Although the data below holds other lines too, output only those from the line with "Health workforce distribution" up to and including the line with "Rural locations experience", exactly as they appear.
━━━━━━━━━━━━━━━━
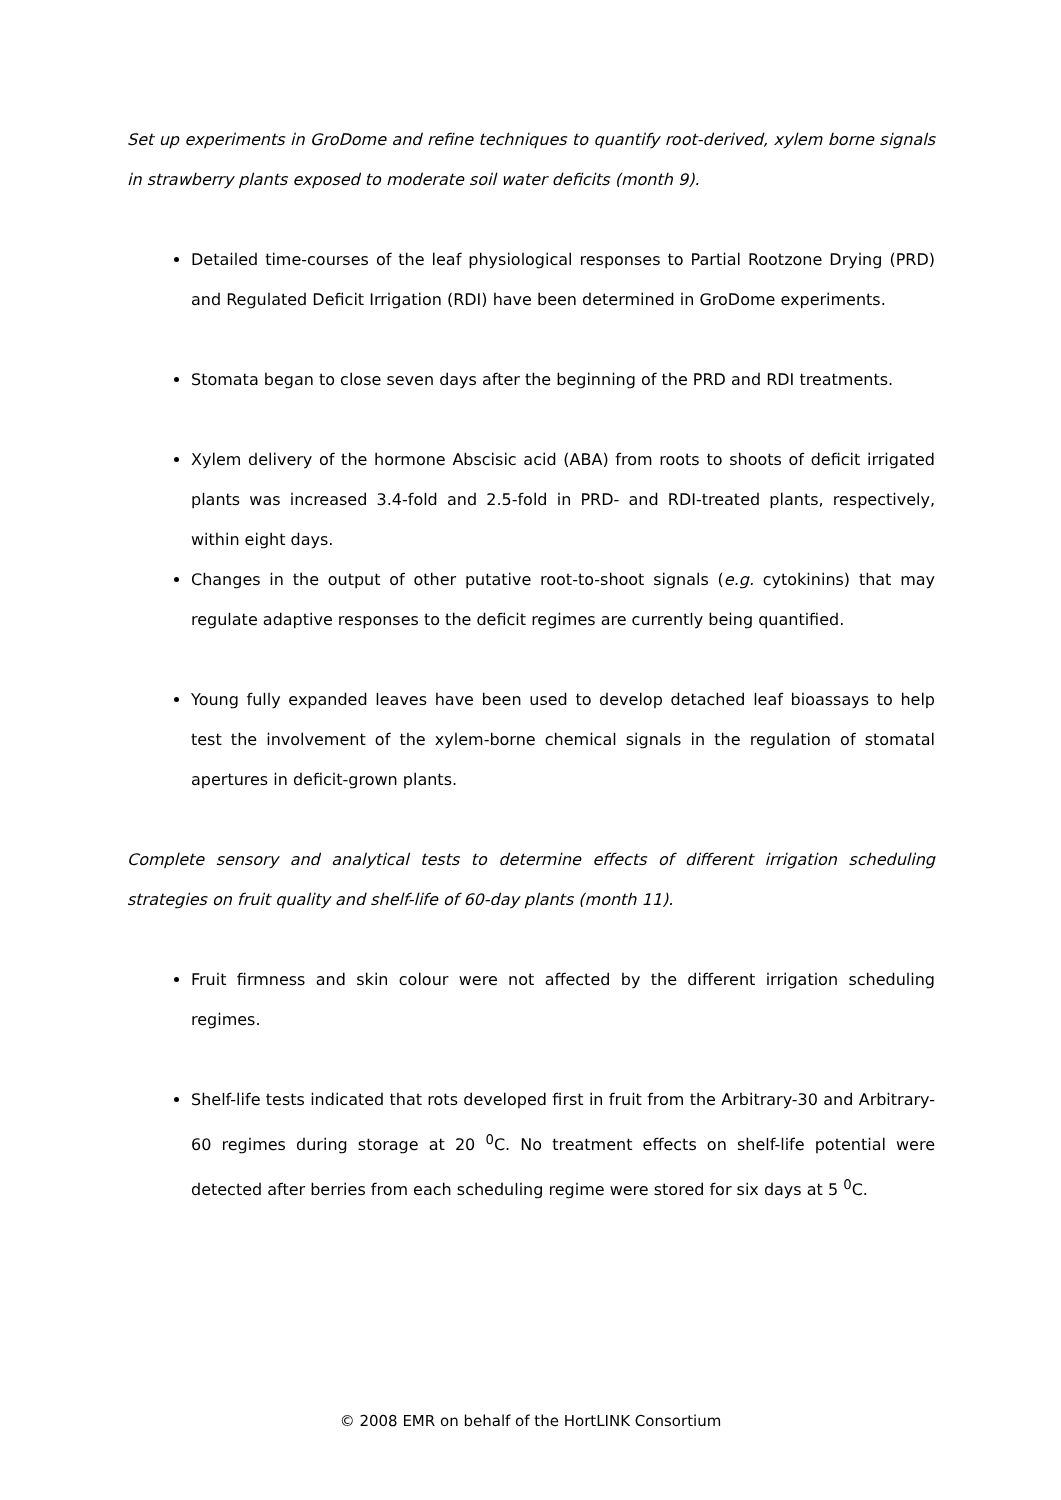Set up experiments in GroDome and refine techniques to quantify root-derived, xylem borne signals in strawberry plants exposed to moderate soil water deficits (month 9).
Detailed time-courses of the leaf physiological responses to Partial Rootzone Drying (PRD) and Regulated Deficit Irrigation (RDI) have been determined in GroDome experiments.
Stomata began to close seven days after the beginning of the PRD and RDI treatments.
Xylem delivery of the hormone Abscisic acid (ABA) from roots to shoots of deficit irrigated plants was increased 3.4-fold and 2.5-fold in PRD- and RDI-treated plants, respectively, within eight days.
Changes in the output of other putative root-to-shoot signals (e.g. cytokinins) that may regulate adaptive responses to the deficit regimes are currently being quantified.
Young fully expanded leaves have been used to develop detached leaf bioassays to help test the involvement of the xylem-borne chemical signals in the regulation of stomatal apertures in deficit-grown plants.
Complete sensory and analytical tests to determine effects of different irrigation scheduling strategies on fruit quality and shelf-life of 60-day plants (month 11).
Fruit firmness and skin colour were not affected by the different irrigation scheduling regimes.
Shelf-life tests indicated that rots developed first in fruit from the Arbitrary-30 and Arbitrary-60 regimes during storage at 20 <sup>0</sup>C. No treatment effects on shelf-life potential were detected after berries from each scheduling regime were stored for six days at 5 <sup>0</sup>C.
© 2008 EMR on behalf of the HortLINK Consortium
━━━━━━━━━━━━━━━━
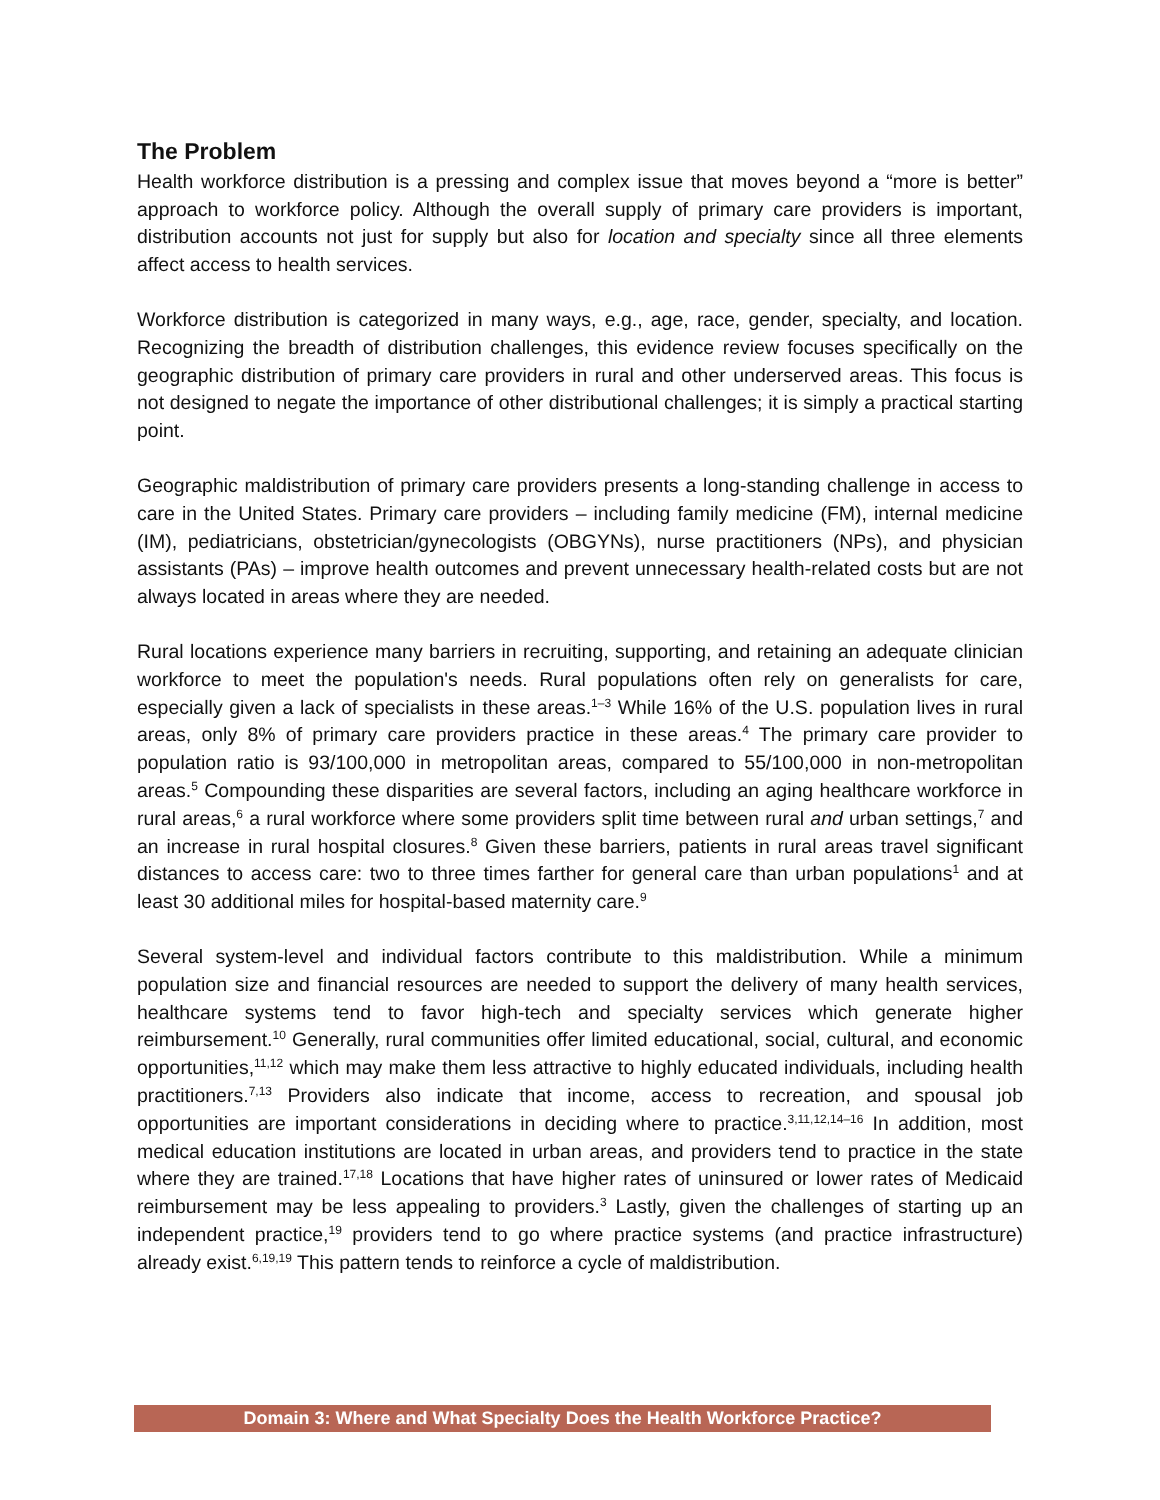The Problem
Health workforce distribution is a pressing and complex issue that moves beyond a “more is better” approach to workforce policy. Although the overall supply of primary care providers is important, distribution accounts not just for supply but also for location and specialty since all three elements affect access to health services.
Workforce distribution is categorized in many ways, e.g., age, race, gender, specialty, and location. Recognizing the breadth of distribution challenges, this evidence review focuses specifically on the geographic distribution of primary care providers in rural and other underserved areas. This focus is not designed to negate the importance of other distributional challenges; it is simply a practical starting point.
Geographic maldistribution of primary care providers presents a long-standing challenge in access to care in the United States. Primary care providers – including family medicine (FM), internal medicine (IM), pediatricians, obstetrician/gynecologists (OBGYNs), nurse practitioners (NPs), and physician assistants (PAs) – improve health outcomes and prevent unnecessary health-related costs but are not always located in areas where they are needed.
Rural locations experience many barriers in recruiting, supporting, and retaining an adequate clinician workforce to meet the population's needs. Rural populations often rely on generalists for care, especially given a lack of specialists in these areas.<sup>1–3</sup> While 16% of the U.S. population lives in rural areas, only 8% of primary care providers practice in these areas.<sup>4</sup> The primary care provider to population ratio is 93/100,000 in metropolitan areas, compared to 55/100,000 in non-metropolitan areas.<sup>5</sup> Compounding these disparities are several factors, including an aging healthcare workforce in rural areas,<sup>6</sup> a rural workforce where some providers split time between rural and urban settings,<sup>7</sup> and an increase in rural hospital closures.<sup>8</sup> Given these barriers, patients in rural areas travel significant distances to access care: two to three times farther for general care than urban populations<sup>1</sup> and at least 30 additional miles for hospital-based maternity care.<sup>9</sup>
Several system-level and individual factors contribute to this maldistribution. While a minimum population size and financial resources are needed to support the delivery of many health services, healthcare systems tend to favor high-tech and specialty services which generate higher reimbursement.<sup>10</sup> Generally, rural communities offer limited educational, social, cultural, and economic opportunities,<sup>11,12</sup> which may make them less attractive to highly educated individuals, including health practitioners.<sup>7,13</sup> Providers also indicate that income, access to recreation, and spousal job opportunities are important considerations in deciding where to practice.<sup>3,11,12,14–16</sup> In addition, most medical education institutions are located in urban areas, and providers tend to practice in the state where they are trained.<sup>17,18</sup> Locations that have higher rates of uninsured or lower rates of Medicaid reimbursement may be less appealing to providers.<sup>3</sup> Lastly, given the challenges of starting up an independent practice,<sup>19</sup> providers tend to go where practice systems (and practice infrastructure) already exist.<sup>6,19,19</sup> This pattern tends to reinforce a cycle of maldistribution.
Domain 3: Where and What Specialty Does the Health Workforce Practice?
━━━━━━━━━━━━━━━━
_Solution below_
Health workforce distribution is a pressing and complex issue that moves beyond a “more is better” approach to workforce policy. Although the overall supply of primary care providers is important, distribution accounts not just for supply but also for location and specialty since all three elements affect access to health services.
Workforce distribution is categorized in many ways, e.g., age, race, gender, specialty, and location. Recognizing the breadth of distribution challenges, this evidence review focuses specifically on the geographic distribution of primary care providers in rural and other underserved areas. This focus is not designed to negate the importance of other distributional challenges; it is simply a practical starting point.
Geographic maldistribution of primary care providers presents a long-standing challenge in access to care in the United States. Primary care providers – including family medicine (FM), internal medicine (IM), pediatricians, obstetrician/gynecologists (OBGYNs), nurse practitioners (NPs), and physician assistants (PAs) – improve health outcomes and prevent unnecessary health-related costs but are not always located in areas where they are needed.
Rural locations experience many barriers in recruiting, supporting, and retaining an adequate clinician workforce to meet the population's needs. Rural populations often rely on generalists for care, especially given a lack of specialists in these areas.<sup>1–3</sup> While 16% of the U.S. population lives in rural areas, only 8% of primary care providers practice in these areas.<sup>4</sup> The primary care provider to population ratio is 93/100,000 in metropolitan areas, compared to 55/100,000 in non-metropolitan areas.<sup>5</sup> Compounding these disparities are several factors, including an aging healthcare workforce in rural areas,<sup>6</sup> a rural workforce where some providers split time between rural and urban settings,<sup>7</sup> and an increase in rural hospital closures.<sup>8</sup> Given these barriers, patients in rural areas travel significant distances to access care: two to three times farther for general care than urban populations<sup>1</sup> and at least 30 additional miles for hospital-based maternity care.<sup>9</sup>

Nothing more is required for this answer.